By Associated Press - Friday, June 19, 2020

LAS VEGAS (AP) - A federal judge has vacated the convictions of a Las Vegas woman in the deaths of six teenagers killed in an Interstate 15 median in 2000.

U.S. District Court Judge Kent Dawson partially granted a writ of habeus corpus filed by attorney John Watkins of Pariente Law Firm on behalf of Jessica Williams, 40, the Las Vegas Review-Journal reported.

Williams, then 20, was driving when she ran into the teenagers, who were picking up debris and trash from a highway median as part of a county program, authorities said.



Williams served about 19 years in prison before she was paroled in October.

Writs of habeus corpus bring detainees before courts to determine if the persons’ imprisonment or detention is lawful.

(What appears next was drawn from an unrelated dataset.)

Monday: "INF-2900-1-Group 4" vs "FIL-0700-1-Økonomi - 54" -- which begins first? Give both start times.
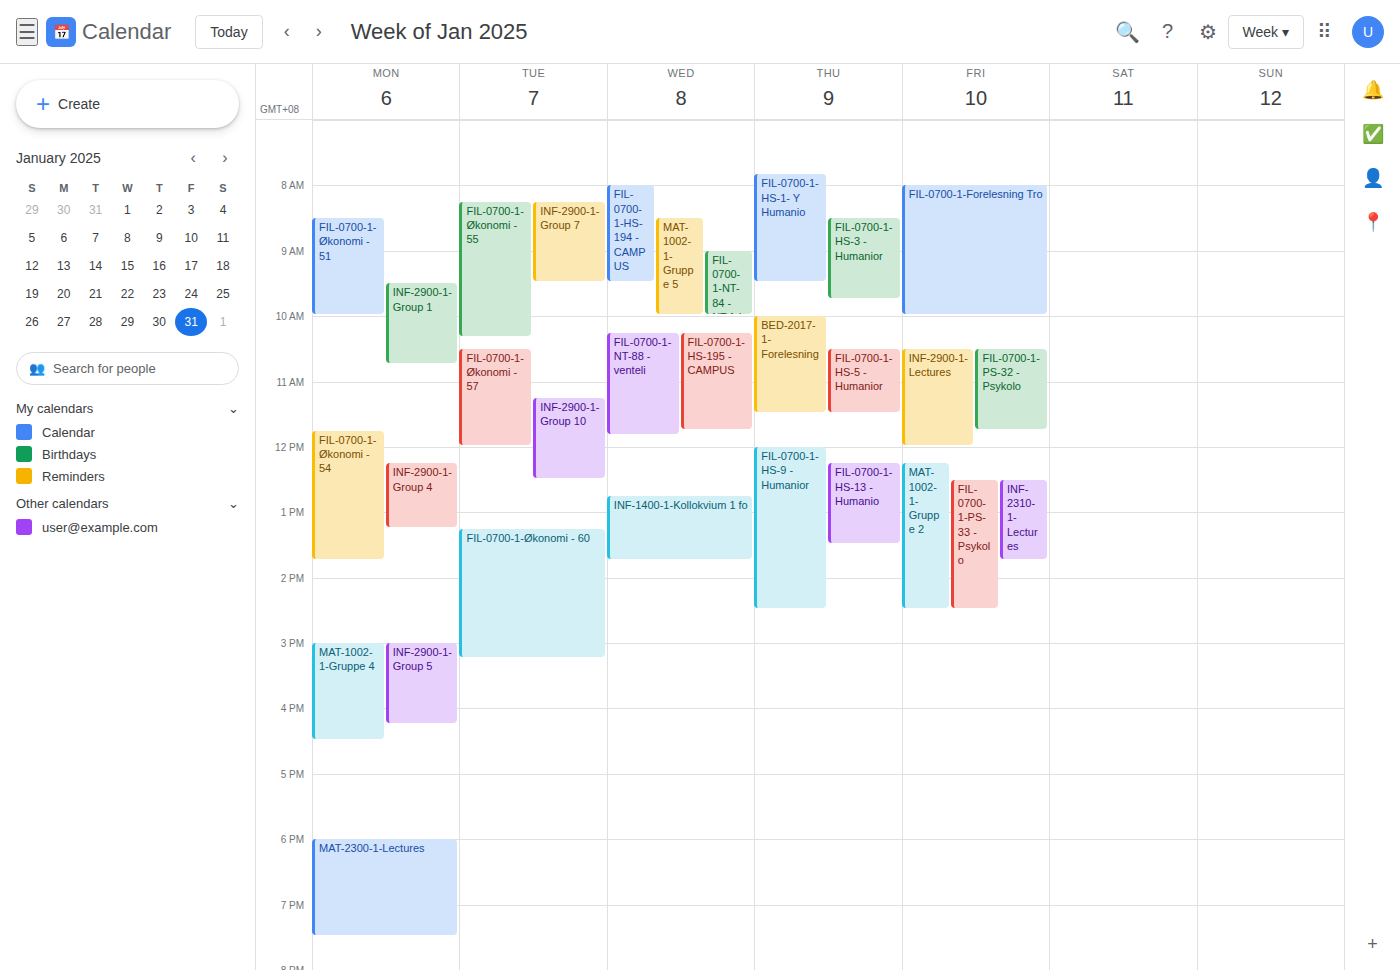
"FIL-0700-1-Økonomi - 54" 11:45 AM; "INF-2900-1-Group 4" 12:15 PM.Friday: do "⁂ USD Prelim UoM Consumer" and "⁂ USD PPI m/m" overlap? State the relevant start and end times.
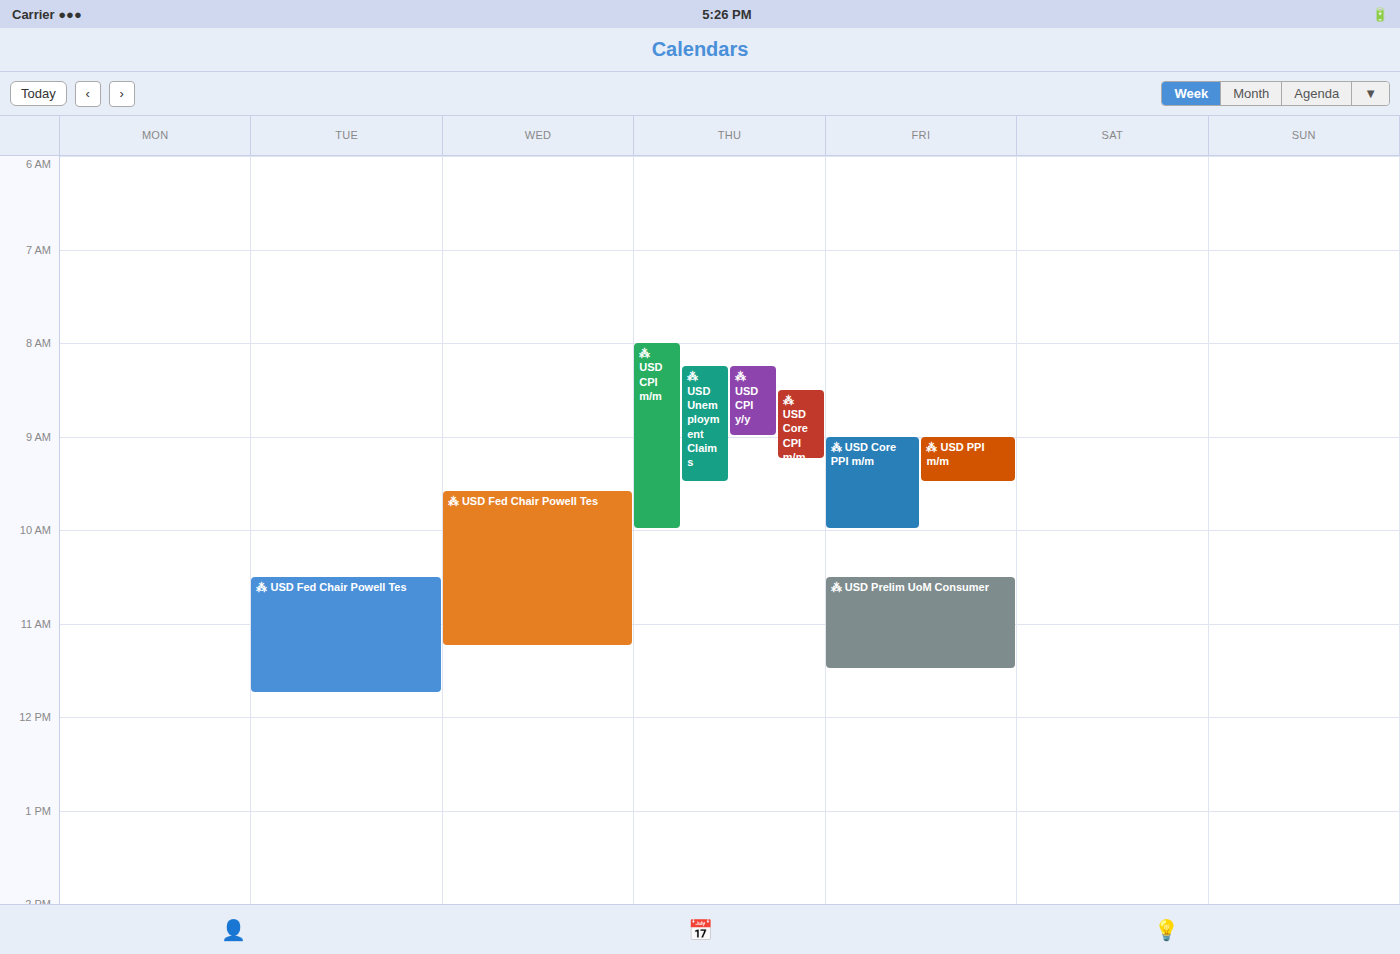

Watkins argued that Williams “was denied due process of law in violation of the Fourteenth Amendment” and that law as written at the time of the crash “did not give fair warning that the presence of an inactive ingredient of marijuana, marijuana metabolite, in her bloodstream, would bring her within the terms of the statutes.”

Authorities identified the teenagers who were killed as: Scott Garner Jr., 14; Anthony T. Smith, 14; Jennifer Booth, 16; Alberto Puig, 16; Rebeccah Glicken, 15; and Maleyna Stoltzfus, 15.